Despentes cria painel humano de uma França repleta frustração e ressentimento

“A vida costuma se apresentar em duas rodadas: na primeira ela te distrai, te fazendo acreditar que você está no comando; na segunda, ao perceber que você está relaxado e indefeso, ela se volta contra você e te fode.” É assim que a escritora francesa Virginia Despentes resume o contexto pelo qual passa o protagonista do romance A Vida de Vernon Subutex, finalista do Man Booker Prize International de 2019 e best-seller na França.

O livro, no entanto, vai muito além dos altos e baixos da vida do personagem, retratando o impacto sofrido por quem viveu os anos 80 e 90 e tem de lidar com o mundo das primeiras décadas dos 2000. O avanço de uma globalização excludente, a precarização do trabalho, o desmonte do Estado de Bem-Estar Social e a imigração em massa de pessoas vindas dos países que foram depenados pela exploração do colonialismo e por guerras: tudo isso está la.

Vernon é um cinquentão que foi dono de uma loja de vinis e, depois, de CDs, que acabou indo à falência com a chegada do Napster. O lugar marcou época na cena rock de Paris, mas, após fechar as portas, ele conseguiu pagar as contas por apenas um ano. E para isso usou do e-bay para vender os discos restantes e itens de colecionador.

Ainda conseguiu ter uma sobrevida financeira graças a ajuda de um amigo, Alex Bleach, antigo frequentador da loja que acabou virando estrela do rock, que pagou seu aluguel por dois anos. Mas Bleach acaba morrendo de uma overdose e o amigo falido fica na pior. Não apenas por causa disso, mas também porque viu vários outros camaradas morrerem em um curto intervalo de tempo.

Sem dinheiro pra pagar as contas e deprimido com as perdas e o mundo ao seu redor, ele acaba sendo despejado. Na hora de ser colocado pra fora, consegue juntar apenas poucos pertences e três figas VHS gravadas pelo próprio Bleach, com um longo autodepoimento. Apesar de nunca tê-las assistido, ele pressente que elas podem ter algum valor.

Com apenas uma mochila nas costas, Vernon vai a cafés e restaurantes aproveitar o wi-fi para abrir o Facebook e procurar por amigos que talvez possam abrigá-lo por algumas noites. É a partir daí que Despentes vai engendrar um painel da França contemporânea. Um dos primeiros a ser procurado por Vernon é um cineasta frustrado, Xavier, para quem ele conta a história das fitas. É assim que a notícia do último depoimento da estrela do rock começa a se espalhar.

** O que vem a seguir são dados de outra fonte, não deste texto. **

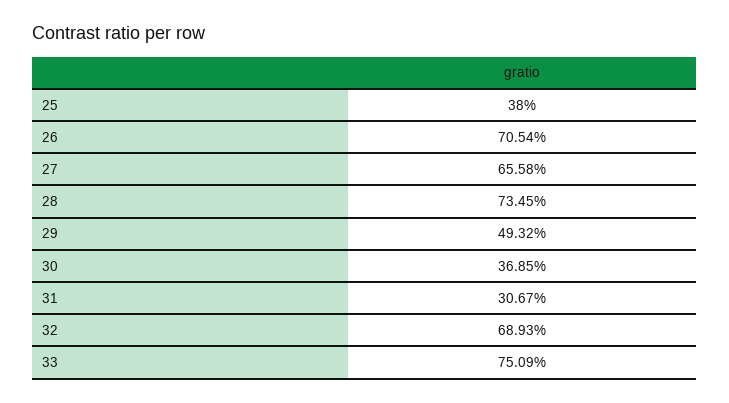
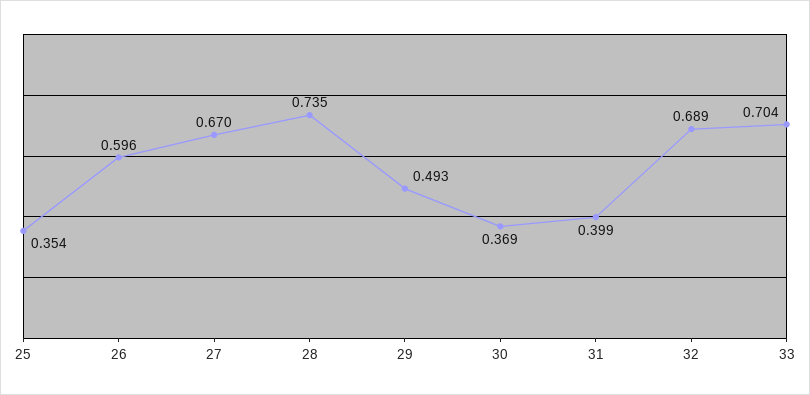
25: 0.38 -> 0.354
26: 0.7054 -> 0.596
27: 0.6558 -> 0.67
31: 0.3067 -> 0.399
33: 0.7509 -> 0.704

A perspectiva de Xavier vai oferecer um amargo retrato da indústria cinematográfica francesa. Após isso, os encontros do protagonista vão proporcionar o mesmo no que diz respeito à indústria da música, do mercado financeiro e das redes sociais – sempre do ponto de vista de um personagem diferente. E o que quase todos têm em comum é um mal disfarçado ressentimento, talvez causado por uma sociedade que lhes tirou o chão de proteções contra o mercado e que assistiu a instituições que proporcionavam identidades sólidas se esfacelarem aos pés dos indivíduos.

Os personagens também se revelam de algum modo insatisfeitos ou oprimidos com a vida que levam, no entanto a autora não poupa quase ninguém e constrói retratos nos quais, mesmo quando eles são mostrados como vítimas, também se revelam capazes de violências ou tentam se aproveitar de quem podem. Isso quando não são abertamente predadores, racistas ou alpinistas sociais. Com o tempo, várias dessas pessoas vão passar a procurar por Vernon, por motivações diferentes, mas relacionadas em alguma medida às fitas que Alex Bleach gravou e que ele possui.

Despentes constrói uma narrativa ágil e consegue isso mesmo fazendo mudanças constantes do ponto de vista, que a cada capítulo varia de Vernon para outros personagens. Ela usa intensamente do discurso indireto livre, sem abdicar, no entanto, de um narrador (em 3ª pessoa) que emite suas opiniões, frequentemente corrosivas, e em outros momentos mais compreensivas, mas sempre diretas. Assim, deu vida a um romance dinâmico, esteticamente instigante e tristemente atual.

Ficha técnica
A vida de Vernon Subutex – vol. 1 [2015]
Virginie Despentes (França, 1969 – )
Companhia das Letras, 2019, 336 páginas.